_WHAT YOU ARE ASKED TO DO_. Copy from the first line below down to and including the line with "Annotated regions visible". Skip the pictures.

===

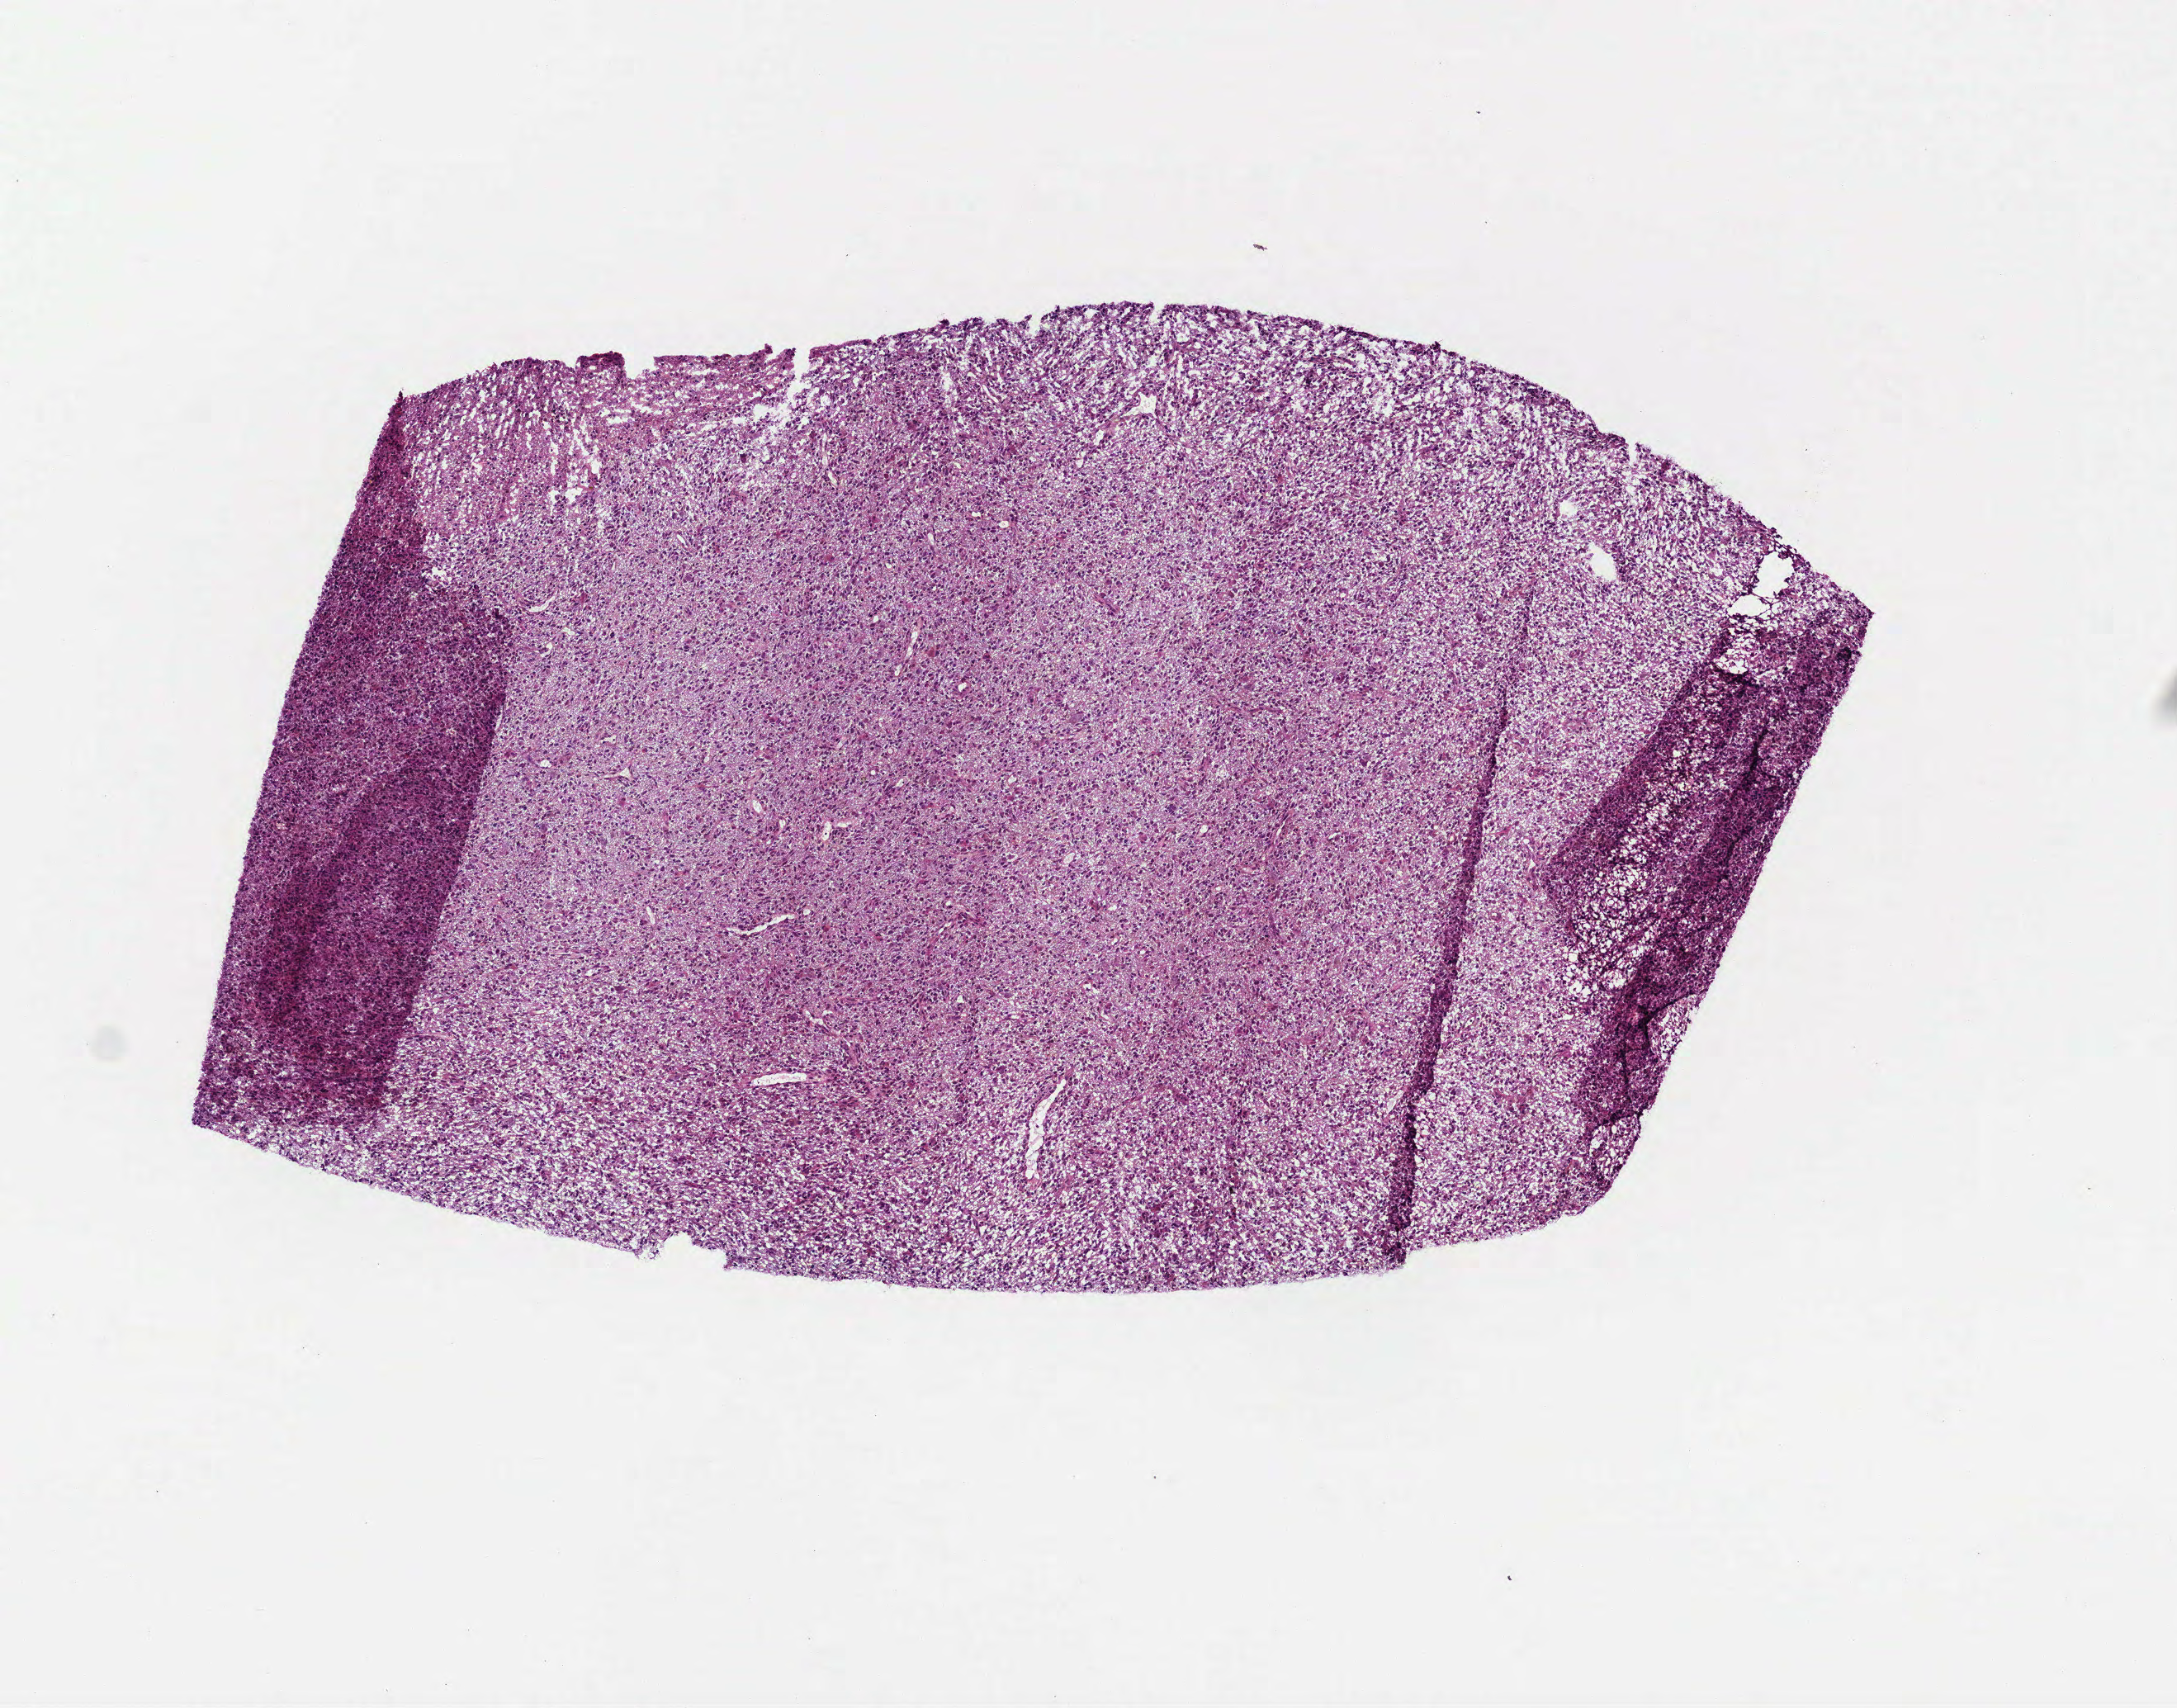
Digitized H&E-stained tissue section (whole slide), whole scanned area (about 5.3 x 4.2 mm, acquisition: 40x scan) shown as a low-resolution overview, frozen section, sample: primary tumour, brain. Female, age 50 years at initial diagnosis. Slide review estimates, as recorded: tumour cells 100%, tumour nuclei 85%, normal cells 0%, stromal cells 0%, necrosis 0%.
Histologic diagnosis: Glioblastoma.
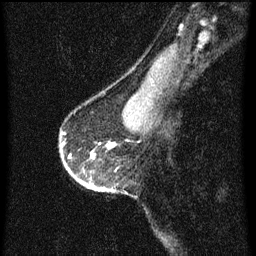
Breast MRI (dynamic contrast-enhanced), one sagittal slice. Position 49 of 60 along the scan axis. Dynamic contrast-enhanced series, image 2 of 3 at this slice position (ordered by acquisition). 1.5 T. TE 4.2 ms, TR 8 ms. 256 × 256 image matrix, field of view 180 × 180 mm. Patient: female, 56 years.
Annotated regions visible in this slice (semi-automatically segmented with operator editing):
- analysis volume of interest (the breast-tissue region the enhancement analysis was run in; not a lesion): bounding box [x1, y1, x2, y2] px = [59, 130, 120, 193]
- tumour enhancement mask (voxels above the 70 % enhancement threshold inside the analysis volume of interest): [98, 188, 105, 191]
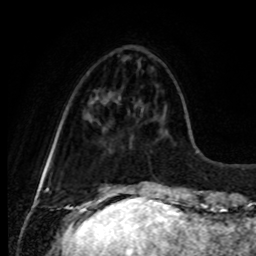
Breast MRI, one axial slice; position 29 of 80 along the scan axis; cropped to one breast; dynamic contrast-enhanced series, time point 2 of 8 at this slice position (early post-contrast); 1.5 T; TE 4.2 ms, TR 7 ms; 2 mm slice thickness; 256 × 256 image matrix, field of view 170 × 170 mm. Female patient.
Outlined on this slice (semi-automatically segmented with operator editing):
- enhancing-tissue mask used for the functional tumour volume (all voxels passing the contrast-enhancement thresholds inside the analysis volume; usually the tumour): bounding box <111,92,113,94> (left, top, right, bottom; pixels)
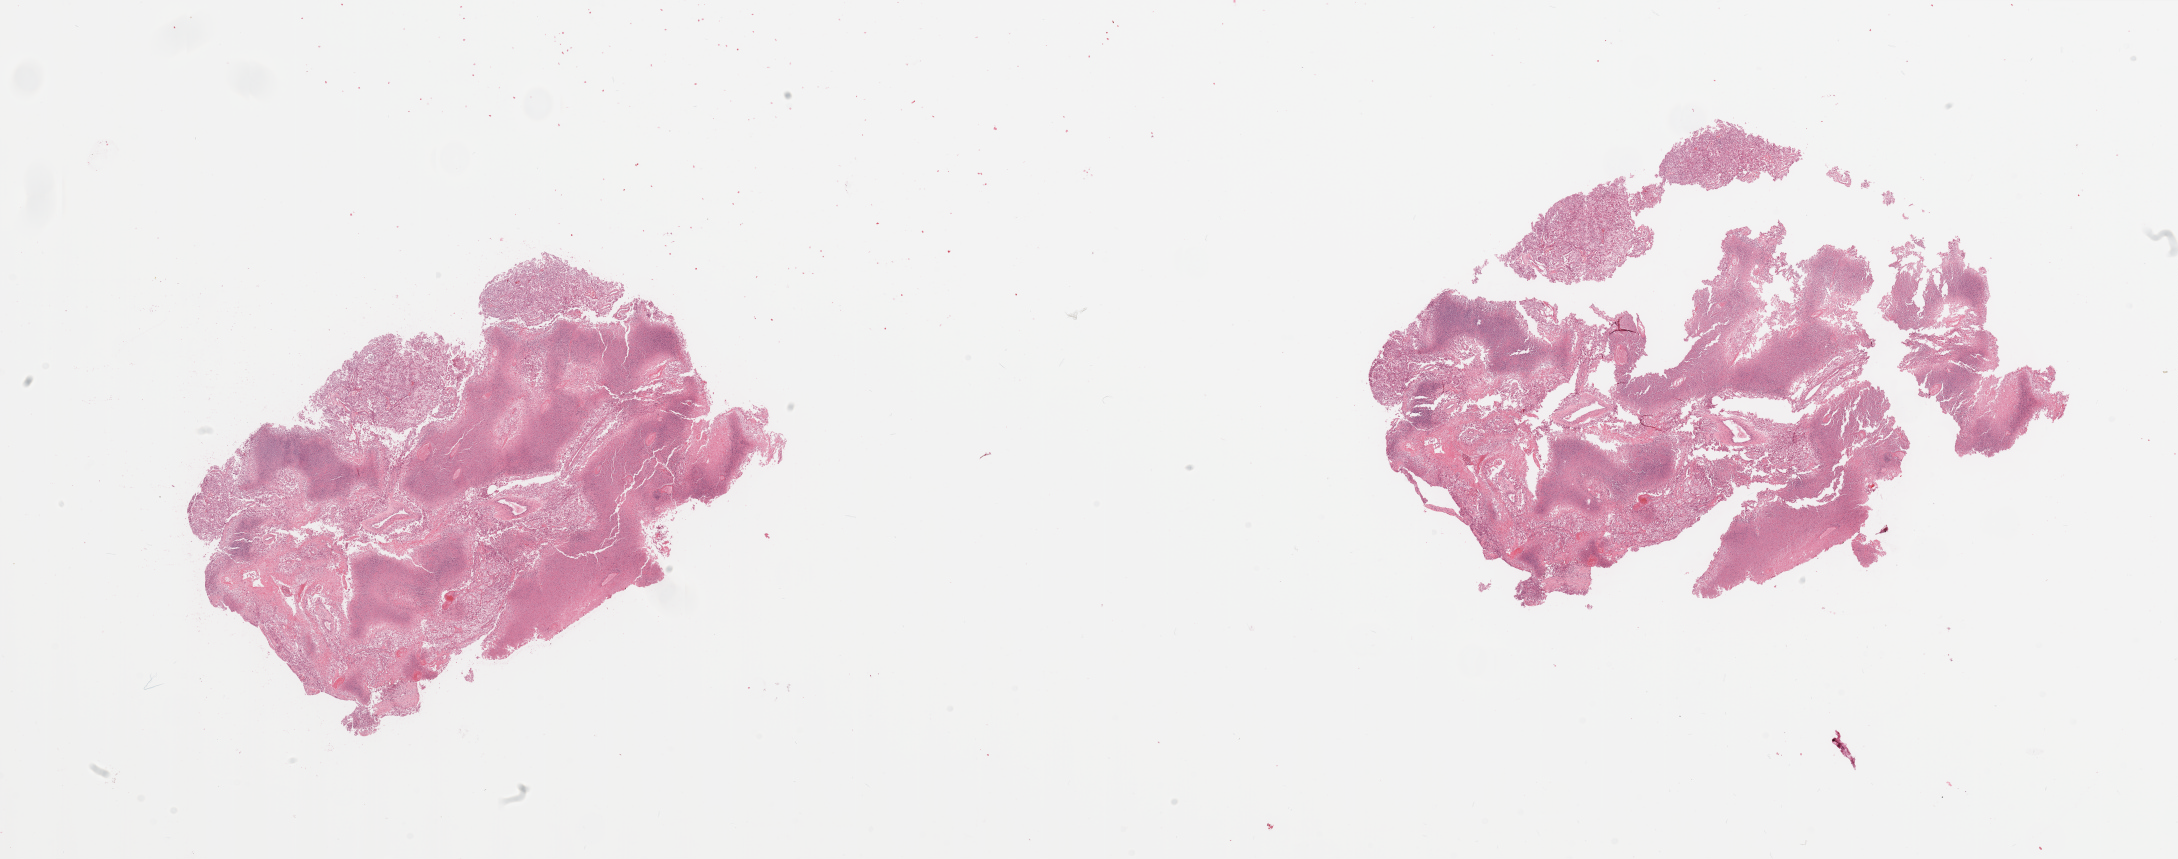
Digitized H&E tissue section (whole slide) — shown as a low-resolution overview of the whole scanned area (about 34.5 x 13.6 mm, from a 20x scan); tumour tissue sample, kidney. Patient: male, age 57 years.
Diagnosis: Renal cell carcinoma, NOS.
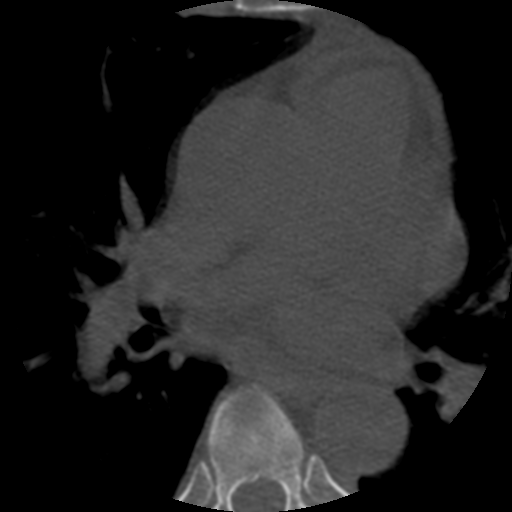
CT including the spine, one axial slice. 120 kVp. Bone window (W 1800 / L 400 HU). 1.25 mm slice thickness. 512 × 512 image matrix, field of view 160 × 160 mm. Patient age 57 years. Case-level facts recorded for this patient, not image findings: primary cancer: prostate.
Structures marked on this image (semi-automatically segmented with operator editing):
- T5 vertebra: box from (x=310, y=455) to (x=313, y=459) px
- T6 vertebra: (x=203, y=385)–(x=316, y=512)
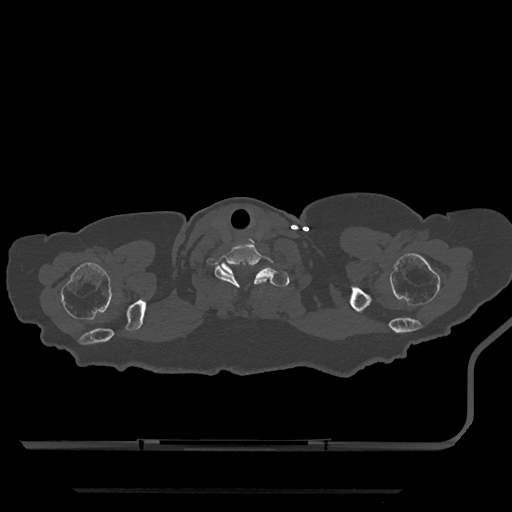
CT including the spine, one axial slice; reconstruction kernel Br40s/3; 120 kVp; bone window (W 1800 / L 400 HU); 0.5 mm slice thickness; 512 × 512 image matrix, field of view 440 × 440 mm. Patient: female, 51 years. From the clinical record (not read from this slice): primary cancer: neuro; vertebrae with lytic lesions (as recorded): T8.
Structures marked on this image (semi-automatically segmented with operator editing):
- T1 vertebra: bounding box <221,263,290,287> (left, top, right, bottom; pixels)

===

_RESPONSE_.
Digitized H&E-stained tissue section (whole slide), whole scanned area (about 5.3 x 4.2 mm, acquisition: 40x scan) shown as a low-resolution overview, frozen section, sample: primary tumour, brain. Female, age 50 years at initial diagnosis. Slide review estimates, as recorded: tumour cells 100%, tumour nuclei 85%, normal cells 0%, stromal cells 0%, necrosis 0%.
Histologic diagnosis: Glioblastoma.
Breast MRI (dynamic contrast-enhanced), one sagittal slice. Position 49 of 60 along the scan axis. Dynamic contrast-enhanced series, image 2 of 3 at this slice position (ordered by acquisition). 1.5 T. TE 4.2 ms, TR 8 ms. 256 × 256 image matrix, field of view 180 × 180 mm. Patient: female, 56 years.
Annotated regions visible in this slice (semi-automatically segmented with operator editing):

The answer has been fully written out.